*** Entries shown Section Begins ***

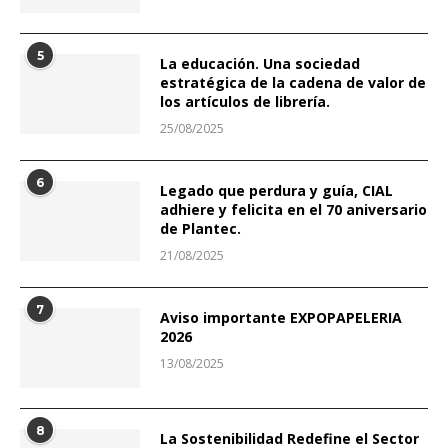
5
La educación. Una sociedad
estratégica de la cadena de valor de
los artículos de librería.
25/08/2025
6
Legado que perdura y guía, CIAL
adhiere y felicita en el 70 aniversario
de Plantec.
21/08/2025
7
Aviso importante EXPOPAPELERIA
2026
13/08/2025
8
La Sostenibilidad Redefine el Sector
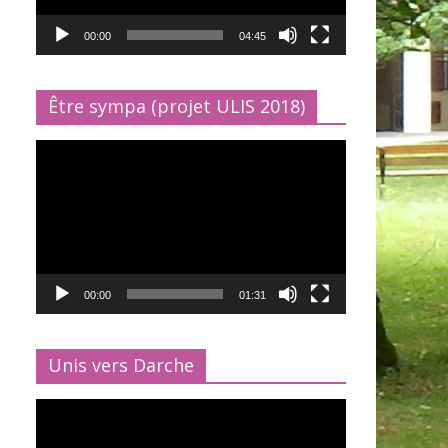
00:00
04:45
Être sympa (projet ULIS 2018)
Lecteur
vidéo
00:00
01:31
Unis vers Darche
Lecteur
vidéo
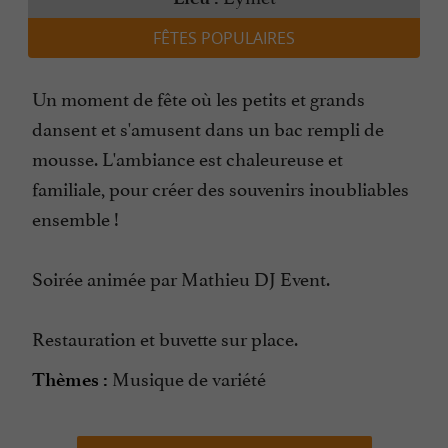
FÊTES POPULAIRES
Un moment de fête où les petits et grands
dansent et s'amusent dans un bac rempli de
mousse. L'ambiance est chaleureuse et
familiale, pour créer des souvenirs inoubliables
ensemble !
Soirée animée par Mathieu DJ Event.
Restauration et buvette sur place.
Musique de variété
Thèmes :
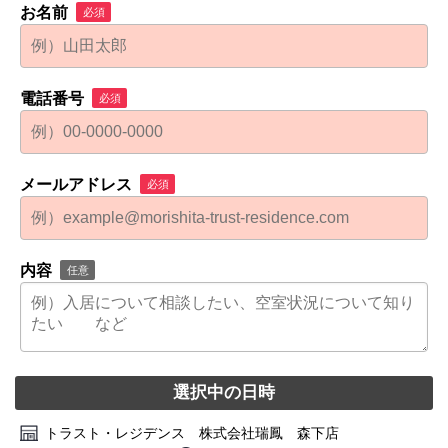
お名前
必須
電話番号
必須
メールアドレス
必須
内容
任意
選択中の日時
トラスト・レジデンス 株式会社瑞鳳 森下店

*** Entries shown Section Ends ***

(Request) Your copy must repeat the data word for word and show none of its images.

(Answer below)
5
La educación. Una sociedad
estratégica de la cadena de valor de
los artículos de librería.
25/08/2025
6
Legado que perdura y guía, CIAL
adhiere y felicita en el 70 aniversario
de Plantec.
21/08/2025
7
Aviso importante EXPOPAPELERIA
2026
13/08/2025
8
La Sostenibilidad Redefine el Sector
00:00
04:45
Être sympa (projet ULIS 2018)
Lecteur
vidéo
00:00
01:31
Unis vers Darche
Lecteur
vidéo
FÊTES POPULAIRES
Un moment de fête où les petits et grands
dansent et s'amusent dans un bac rempli de
mousse. L'ambiance est chaleureuse et
familiale, pour créer des souvenirs inoubliables
ensemble !
Soirée animée par Mathieu DJ Event.
Restauration et buvette sur place.
Musique de variété
Thèmes :
お名前
必須
電話番号
必須
メールアドレス
必須
内容
任意
選択中の日時
トラスト・レジデンス 株式会社瑞鳳 森下店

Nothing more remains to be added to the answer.